INFORMATION SHOWN:
■ ■ ■

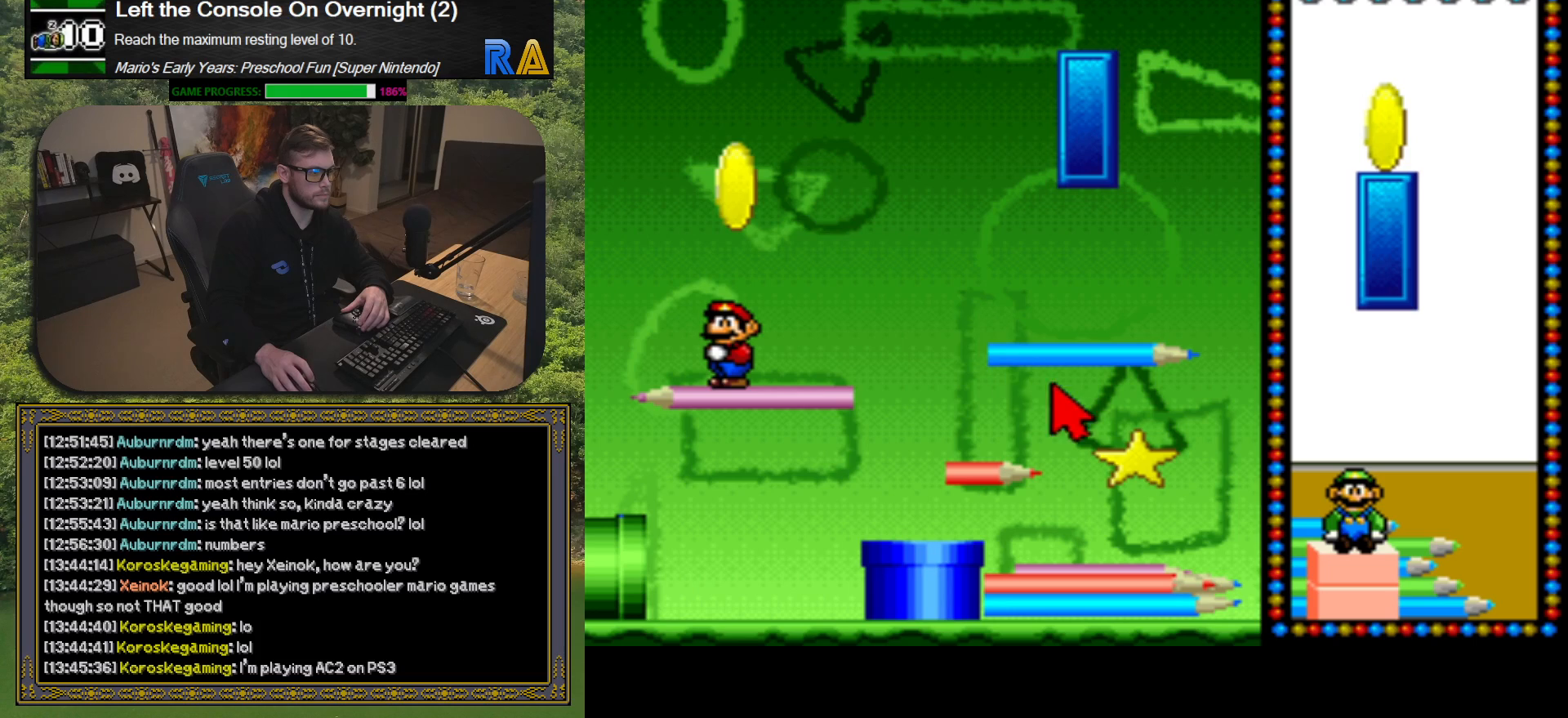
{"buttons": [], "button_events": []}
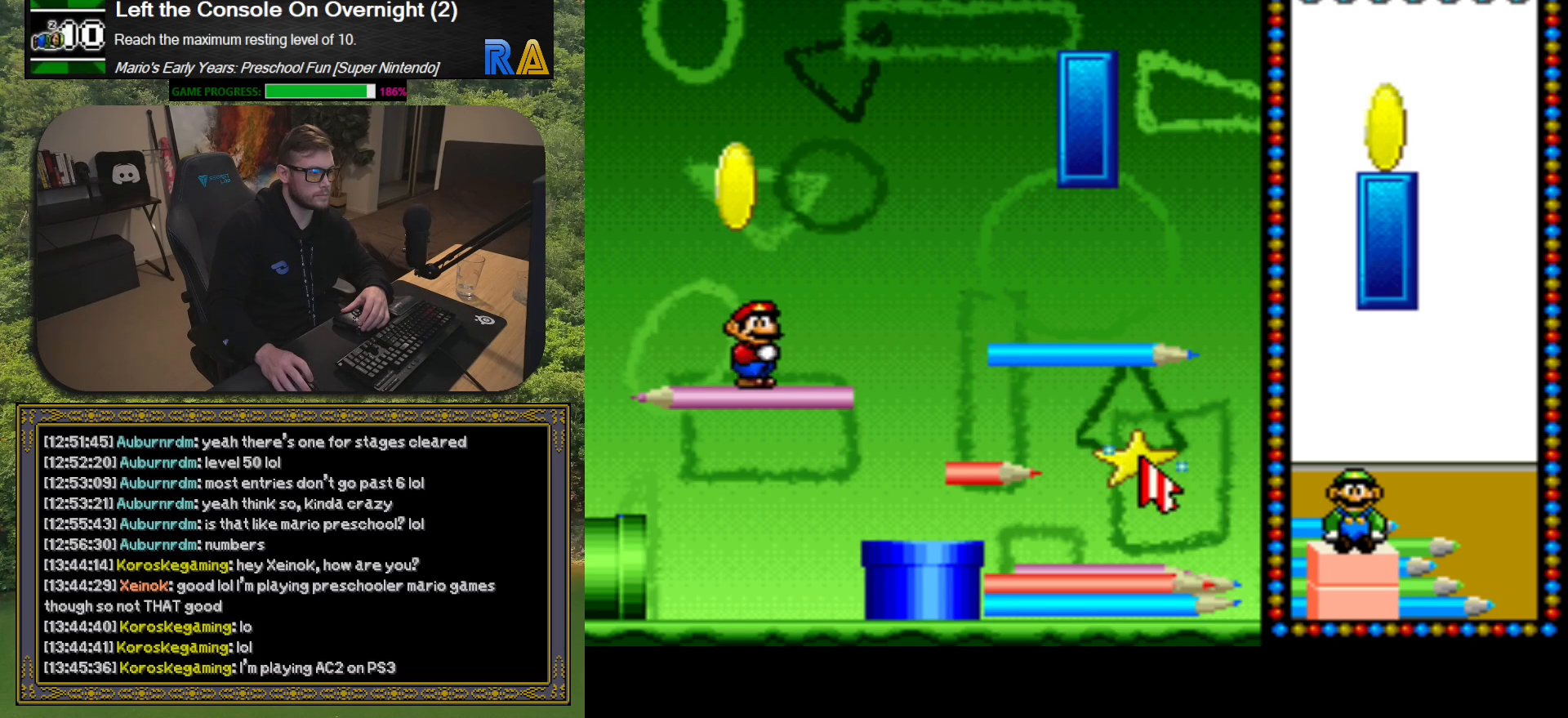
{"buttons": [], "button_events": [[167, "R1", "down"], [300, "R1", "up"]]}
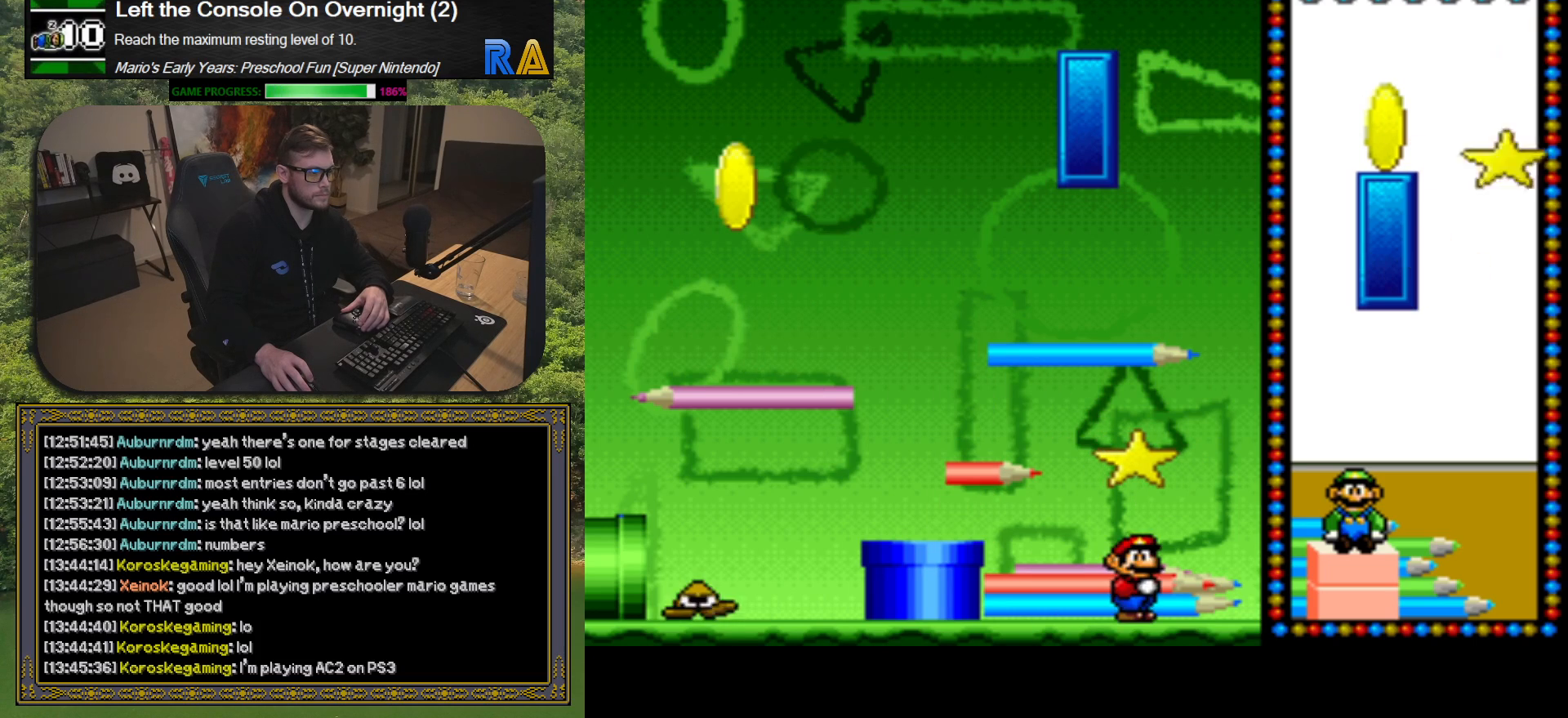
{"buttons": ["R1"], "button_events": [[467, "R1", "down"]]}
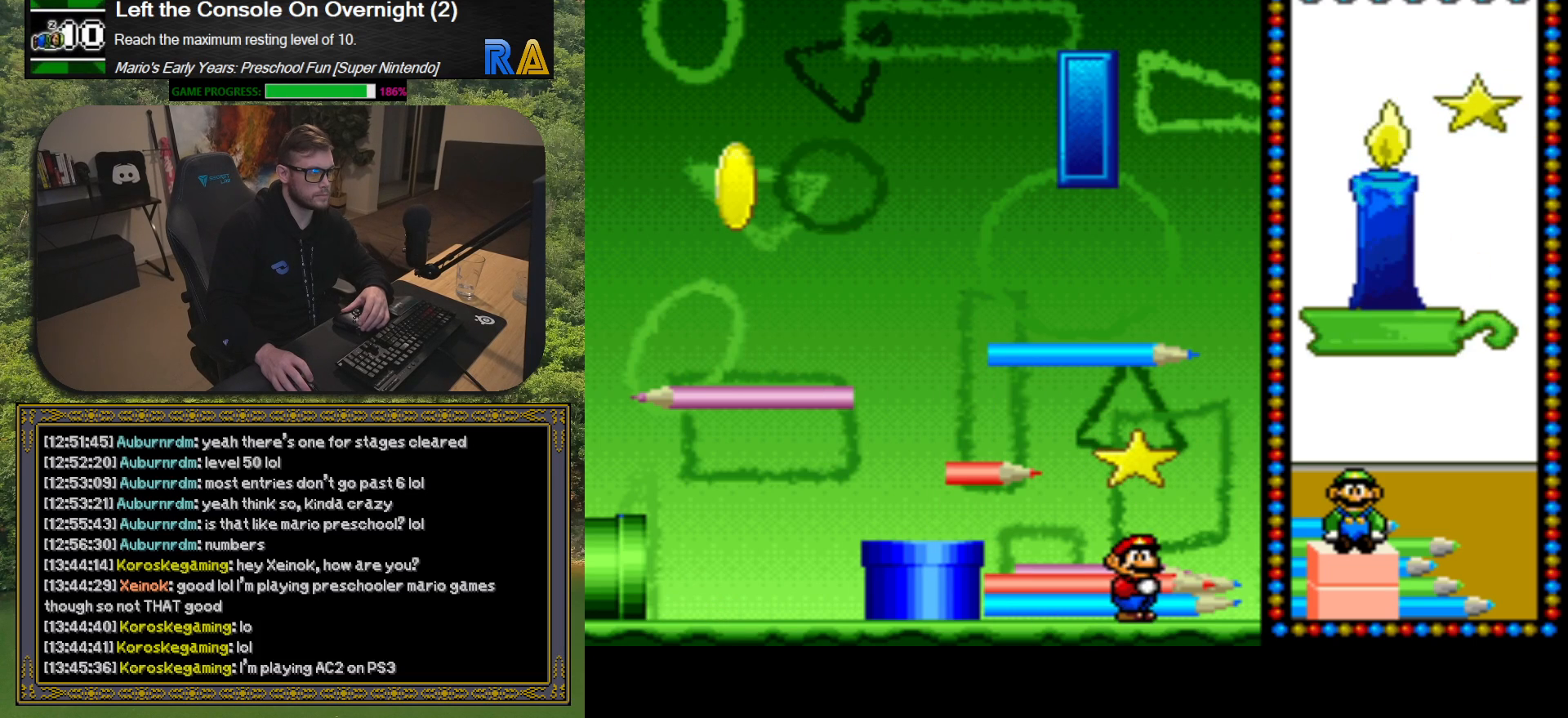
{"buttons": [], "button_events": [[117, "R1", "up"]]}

■ ■ ■

Whenever the word "down" shows up in a line above, copy that line.

{"buttons": [], "button_events": [[167, "R1", "down"], [300, "R1", "up"]]}
{"buttons": ["R1"], "button_events": [[467, "R1", "down"]]}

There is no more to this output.